Und wer meint, um neun oder zehn Uhr am Abend sei dann auch mal Schluss, wird eines Besseren belehrt. Spätabends findet man immer noch jemanden, der an seinem Stück arbeitet. Um elf Uhr leuchteten noch die Nählampen in der Weißstickergruppe. Andrea Borkenhagen meinte munter, dass sie ein Herz noch fertigbekommen wolle, dafür werde sie aber nur noch eine Stunde benötigen.
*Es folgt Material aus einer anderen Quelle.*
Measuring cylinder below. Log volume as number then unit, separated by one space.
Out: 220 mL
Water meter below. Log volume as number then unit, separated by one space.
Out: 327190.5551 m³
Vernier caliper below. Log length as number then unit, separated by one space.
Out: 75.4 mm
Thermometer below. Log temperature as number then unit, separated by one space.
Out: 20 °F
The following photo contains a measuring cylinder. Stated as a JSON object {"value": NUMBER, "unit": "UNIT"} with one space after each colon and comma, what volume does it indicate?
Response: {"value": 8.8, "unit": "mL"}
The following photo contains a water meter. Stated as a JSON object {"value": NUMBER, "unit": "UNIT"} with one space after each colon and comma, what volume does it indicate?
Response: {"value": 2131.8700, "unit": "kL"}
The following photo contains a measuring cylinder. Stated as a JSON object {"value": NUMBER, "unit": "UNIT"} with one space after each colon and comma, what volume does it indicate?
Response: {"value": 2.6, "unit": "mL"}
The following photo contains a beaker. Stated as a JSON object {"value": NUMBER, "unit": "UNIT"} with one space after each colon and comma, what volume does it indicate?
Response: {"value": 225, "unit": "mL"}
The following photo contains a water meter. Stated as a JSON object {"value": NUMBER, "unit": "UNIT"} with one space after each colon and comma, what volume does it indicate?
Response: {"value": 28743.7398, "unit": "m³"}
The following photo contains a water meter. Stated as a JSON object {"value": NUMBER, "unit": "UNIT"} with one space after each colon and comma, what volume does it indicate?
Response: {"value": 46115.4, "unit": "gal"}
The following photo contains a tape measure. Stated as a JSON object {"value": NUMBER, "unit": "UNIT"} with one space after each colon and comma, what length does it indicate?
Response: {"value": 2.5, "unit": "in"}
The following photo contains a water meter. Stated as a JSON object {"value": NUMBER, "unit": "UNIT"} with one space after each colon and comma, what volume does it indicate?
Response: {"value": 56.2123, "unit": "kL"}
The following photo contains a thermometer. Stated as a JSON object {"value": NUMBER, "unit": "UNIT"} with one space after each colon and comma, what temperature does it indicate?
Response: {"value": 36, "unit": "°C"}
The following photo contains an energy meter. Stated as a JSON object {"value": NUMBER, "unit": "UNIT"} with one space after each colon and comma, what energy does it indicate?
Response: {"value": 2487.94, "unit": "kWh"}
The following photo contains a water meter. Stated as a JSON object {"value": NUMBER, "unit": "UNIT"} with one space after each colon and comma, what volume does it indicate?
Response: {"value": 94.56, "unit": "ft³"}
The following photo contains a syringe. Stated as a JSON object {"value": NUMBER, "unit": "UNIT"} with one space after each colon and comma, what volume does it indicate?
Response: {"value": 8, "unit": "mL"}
Es wurde dann vermutlich länger, weil sie freimütig auf sämtliche Fragen geantwortet hat und ihr breitgefächertes Wissen teilte.
Bei so viel konzentrierter Arbeit tragen die Volkslieder, die in einer großen Gruppe gemeinsam gesungen werden, die Volkstänze, deren lustiges Treiben nicht nur den geschaffenen Tanzraum zum Beben bringt, und die Auflockerungseinheiten, die den durch die Handarbeit angespannten Schultern etwas Lockerung bereiten, dazu bei, dass ostpreußische Volkskunst – Kopp sei Dank – wirklich Spaß macht.
Aus Teilnehmern werden Lehrer
Dass aus Teilnehmern auch Werklehrerinnen werden, hat schon fast Tradition. Die Trachtenschneiderin Kopp wurde nach ihrer ersten Werkwoche als Teilnehmerin und einer privaten Aktion bei der damaligen Werklehrerin sogleich verpflichtet. Dieser kommt sie bis heute nach. Auch Heidi Friedrich kam so zu ihrem Amt als Werklehrerin für die Stickgruppe. In diesem Jahr war die Strickerin Edith Werner verhindert, sodass sie durch die langjährige Teilnehmerin Regine Mentz-Weiss erfolgreich vertreten wurde. Wenn sie mal etwas nicht wusste, sprang eine andere ein. Hier wurden Handschuhe, Mützen, Socken und Übungsstücke der Doppelstricktechnik gefertigt.
Was bringt Menschen zur Werkwoche, der ganz zu Unrecht ein angestaubter Ruf nachhängt? Warum fahren Leute stundenlang, um dann stundenlang an einer Arbeit zu sitzen, die womöglich gar nicht fertig wird?
Mit welcher Motivation?
Weil es schön ist. Egal, woher man kommt, egal, wie fähig man bereits ist, alle sind willkommen und fühlen sich willkommen, alle sind interessiert an Ostpreußen, seiner Geschichte, seiner Volkskunst, alle freuen sich über neues Wissen oder das Weitergeben von Wissen. Es herrscht eine große Dankbarkeit. Die langjährige ehemalige Leiterin der Werkwoche, Uta Lüttich, hat bei der Essensrunde immer gesagt: „Wir danken!“ Dieser Dank galt bestimmt nicht nur dem guten Essen, sondern auch dem Erhaltenen und den Gestaltenden.
Dankbarkeit gibt es auch für die Teilnehmer, selbst wenn sie nicht werken. Brigitte Willen fühlt sich beispielsweise durch die ostpreußischen Frauen, die schon fast zum Inventar der Werkwoche gezählt werden können, heimisch und an die eigene Mutter erinnert. „Hier fühle ich mich ihr nah!“
Der Wunsch nach vielen weiteren Werkwochen, im nächsten Jahr vom 6. bis zum 12. Oktober, war deutlich hörbar. So sagte Beatrix Mittmann, die jeden Morgen zur Morgengymnastik einlud, dass sie noch so lange zur Werkwoche fahren möchte, wie ihre Beine sie tragen, vielleicht sogar als Werklehrerin.